Ich bitte um Verzeihung wenn das schon ein alter Hut ist, immerhin ist das Feature offenbar seit Anfang des Jahres verfügbar, aber ich habe weder auf PCGH noch auf sonstigen einschlägigen Seiten je davon gelesen...

Offenbar kann man jetzt Filme via Steam streamen. Das Angebot ist noch recht überschaubar, und bietet sowohl Gratiscontent als auch PayPerView. Die meisten Videos sind rund ums Thema Gaming.

Hier ein Link um sich selber einen Überblick zu verschaffen: Steam Search

PS: AVGN the Movie ist selbst für Fans nur bedingt empfehlenswert :/


----------



## Arino (29. Mai 2015)

Ja gibts schön länger, ab und an sehe ich da was von in den Angeboten.
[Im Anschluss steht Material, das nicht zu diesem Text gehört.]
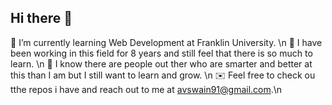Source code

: ## Hi there 👋
🌱 I’m currently learning Web Development at Franklin University. \n
🙈 I have been working in this field for 8 years and still feel that there is so much to learn. \n
🥸 I know there are people out ther who are smarter and better at this than I am but I still want to learn and grow. \n
✉️ Feel free to check ou tthe repos i have and reach out to me at avswain91@gmail.com.\n


<!--
**aswain009/aswain009** is a ✨ _special_ ✨ repository because its `README.md` (this file) appears on your GitHub profile.

Here are some ideas to get you started:

- 🔭 I’m currently working on ...

- 👯 I’m looking to collaborate on ...
- 🤔 I’m looking for help with ...
- 💬 Ask me about ...
- 📫 How to reach me: ...
- 😄 Pronouns: ...
- ⚡ Fun fact: ...
-->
Bisher ist aber leider nur so Indikram drinn der mich Persönlich überhaupt nicht interessiert


----------



## Caduzzz (1. Juni 2015)

Ich empfehle "Kung Fury"


----------



## NerdFlanders (1. Juni 2015)

Caduzzz schrieb:


> Ich empfehle "Kung Fury"



Jo bester Film des Jahres gemeinsam mit Mad Max Fury Road  Jetzt muss nur noch die Radeon Fury großartig werden und wir können 2015 in 2000-fury umbenennen


----------



## 3-tium (7. Juli 2015)

O.o ich höre davon auch zum aller ersten mal


----------